Segment Start: Provided data

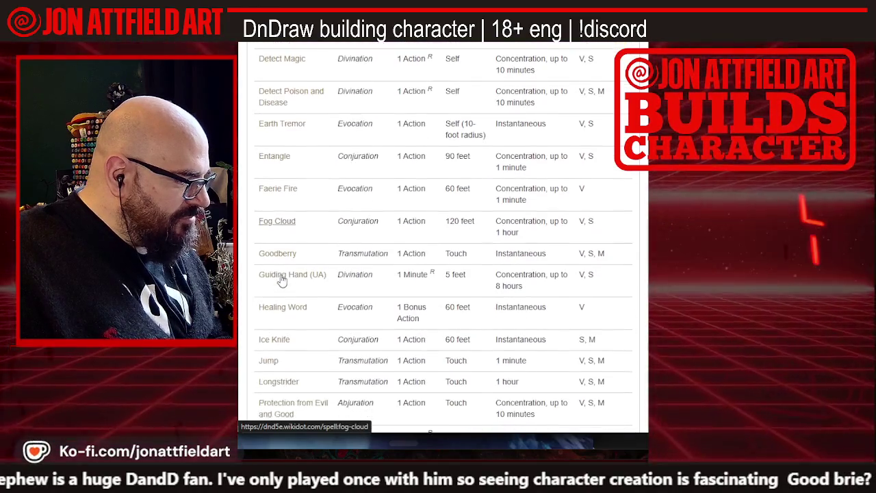
scroll(282, 280, "down", 2)
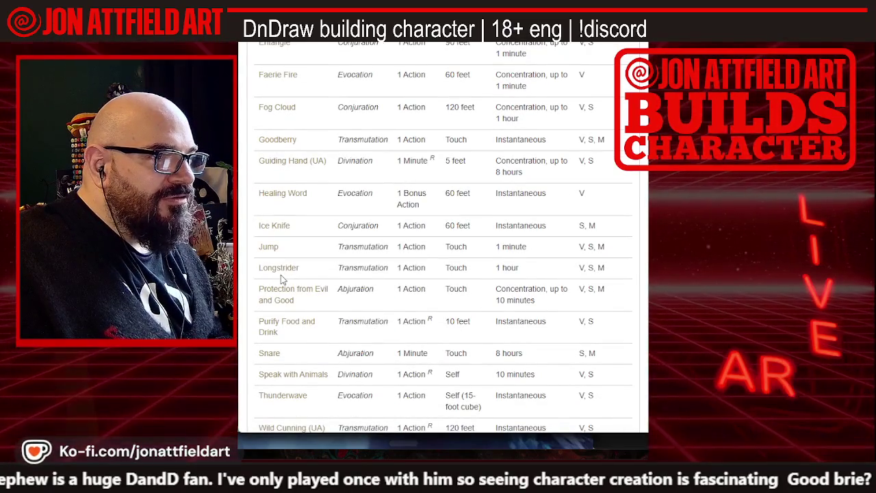
scroll(301, 274, "up", 1)
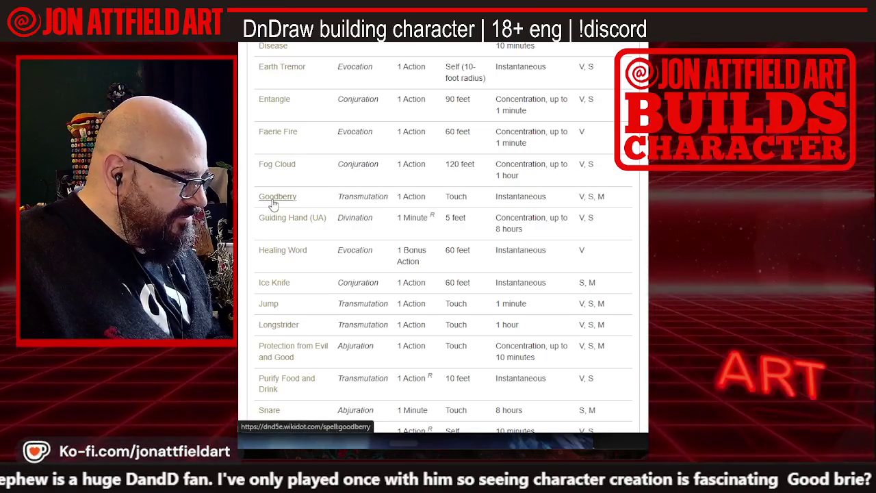
left_click(272, 199)
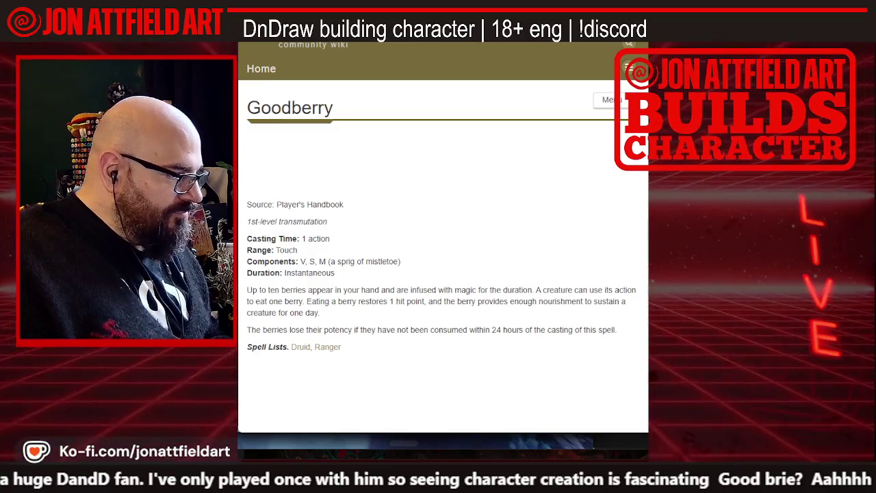
key("alt+Left")
scroll(300, 169, "up", 5)
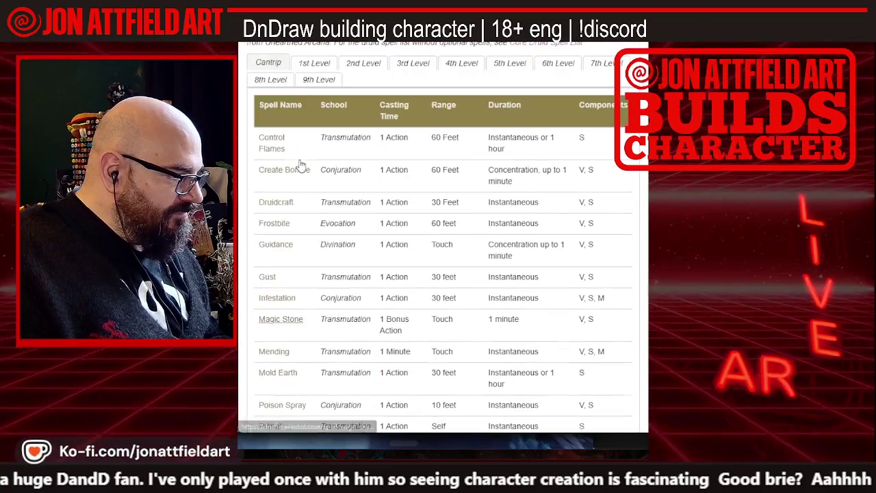
left_click(309, 64)
scroll(295, 171, "down", 5)
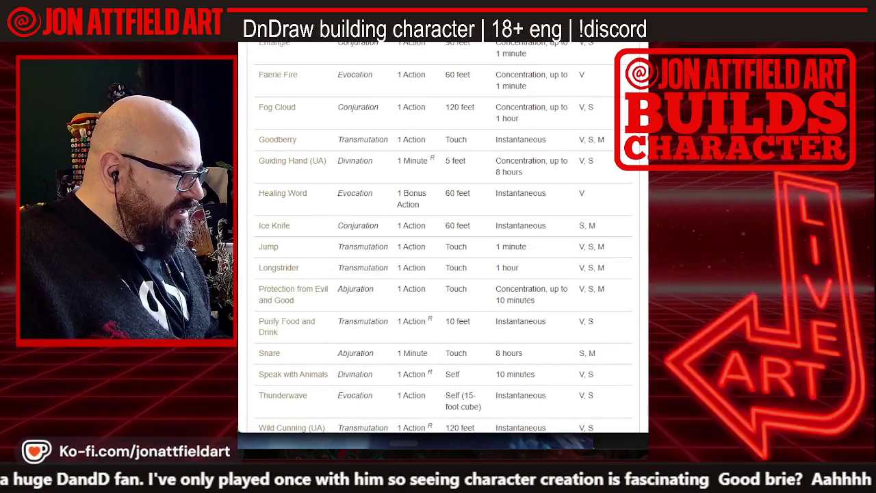
key("alt+Tab")
scroll(353, 164, "down", 8)
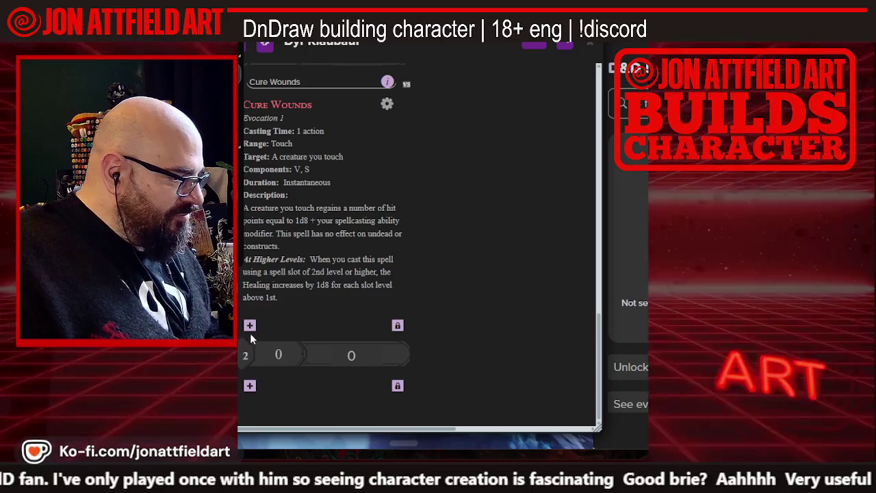
Add Healing Word from the compendium as a new 1st-level spell and review its card
left_click(250, 327)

Segment End: Provided data

* _Work item_
Set down all of the entries exactly as they appear, but keep the images out.

* _Result for this exercise_
scroll(282, 280, "down", 2)
scroll(301, 274, "up", 1)
left_click(272, 199)
key("alt+Left")
scroll(300, 169, "up", 5)
left_click(309, 64)
scroll(295, 171, "down", 5)
key("alt+Tab")
scroll(353, 164, "down", 8)
Add Healing Word from the compendium as a new 1st-level spell and review its card
left_click(250, 327)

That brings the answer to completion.